Langdon ended his abalone project a while back, but he kept on growing the dulse. And much to his surprise, he discovered that when fried or smoked, his dulse tasted just like bacon.
Beyond its highly desirable flavor, the seaweed has huge potential because of how quickly it grows. Michael Morrissey, the director of OSU's Food Innovation Center, told The Oregonian that the dulse could sell for around $60 per pound.
On top of that, the Oregon Department of Agriculture approved a grant for OSU researchers to investigate potential food applications. Those researchers contacted Jason Ball, a former intern at René Redzepi's Nordic Food Lab (NFL), who has experience working with a variety of seaweeds.
While the seaweeds used by NFL in Copenhagen are always foraged, the bacon dulse is farmed. That not only prevents damage to fragile intertidal ecosystems, but also ensures a consistent product to play with. Ball experimented with using the bacon seaweed in instant ramen, veggie burgers, trail mix, salt substitutes, and even beer.

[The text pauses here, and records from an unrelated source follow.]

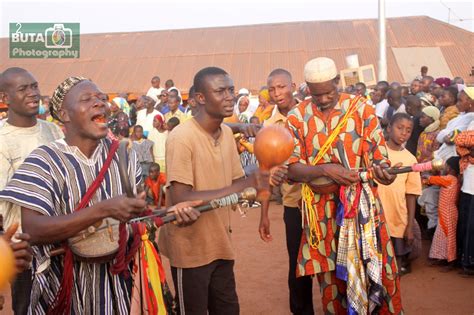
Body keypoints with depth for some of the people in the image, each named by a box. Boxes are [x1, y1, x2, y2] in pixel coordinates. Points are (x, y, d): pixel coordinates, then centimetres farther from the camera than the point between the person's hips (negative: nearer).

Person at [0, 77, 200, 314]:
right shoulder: (44, 161, -16)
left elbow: (140, 209, 5)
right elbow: (32, 230, -27)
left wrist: (171, 212, -17)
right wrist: (104, 209, -36)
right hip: (64, 286, -4)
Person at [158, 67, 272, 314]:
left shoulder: (227, 133, 4)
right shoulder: (181, 137, -20)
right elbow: (180, 199, -27)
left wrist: (260, 181, -12)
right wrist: (244, 185, -30)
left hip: (220, 244, 7)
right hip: (191, 248, -7)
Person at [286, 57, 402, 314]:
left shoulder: (361, 109, -1)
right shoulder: (297, 118, 0)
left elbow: (379, 154, -1)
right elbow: (291, 168, -5)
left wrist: (380, 169, -24)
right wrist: (325, 170, -22)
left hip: (362, 204, 0)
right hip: (321, 208, 1)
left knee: (376, 269, 3)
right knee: (329, 273, 11)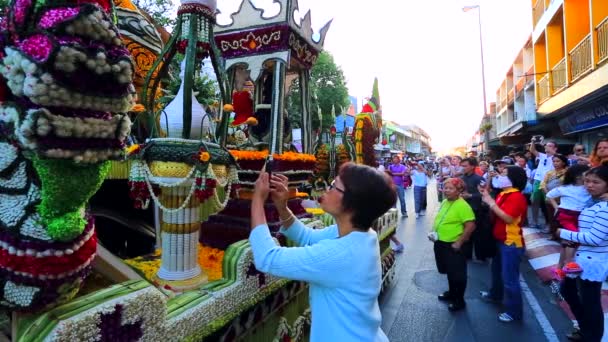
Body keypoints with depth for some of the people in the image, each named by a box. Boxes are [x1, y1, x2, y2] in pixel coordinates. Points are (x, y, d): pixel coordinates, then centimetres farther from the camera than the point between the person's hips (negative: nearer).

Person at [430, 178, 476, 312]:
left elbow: (471, 226, -24)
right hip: (441, 243, 8)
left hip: (453, 245, -8)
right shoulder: (444, 202, 6)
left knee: (457, 274, 8)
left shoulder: (462, 205, -20)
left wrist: (459, 242, -20)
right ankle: (451, 293, 41)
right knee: (449, 271, 23)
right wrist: (434, 233, 7)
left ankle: (459, 300, 24)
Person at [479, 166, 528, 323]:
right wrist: (487, 197, 0)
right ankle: (495, 294, 47)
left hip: (511, 243, -10)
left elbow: (508, 218, -30)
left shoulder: (516, 197, -21)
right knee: (497, 270, 27)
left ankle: (514, 311, 10)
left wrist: (491, 202, -25)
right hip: (500, 240, 10)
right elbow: (494, 214, 8)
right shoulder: (503, 194, 8)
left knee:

The first commercial product to incorporate the dulse, however, will be a salad dressing. (We know what you're thinking: Someone discovered vegan bacon and is turning into salad dressing?!) The researchers also reportedly plan to use the seaweed as a flavor enhancer in rice crackers and peanut popcorn brittle.
But all by itself, the dulse could stand in for good ol' pork belly. "Pan-fried," Ball said in an OSU statement, "dulse can be light and crispy with a savory saltiness, like bacon."
Now all the researchers have to do is convince heat-packing 'Muricans to cook seaweed on the barrels of their guns instead of swine.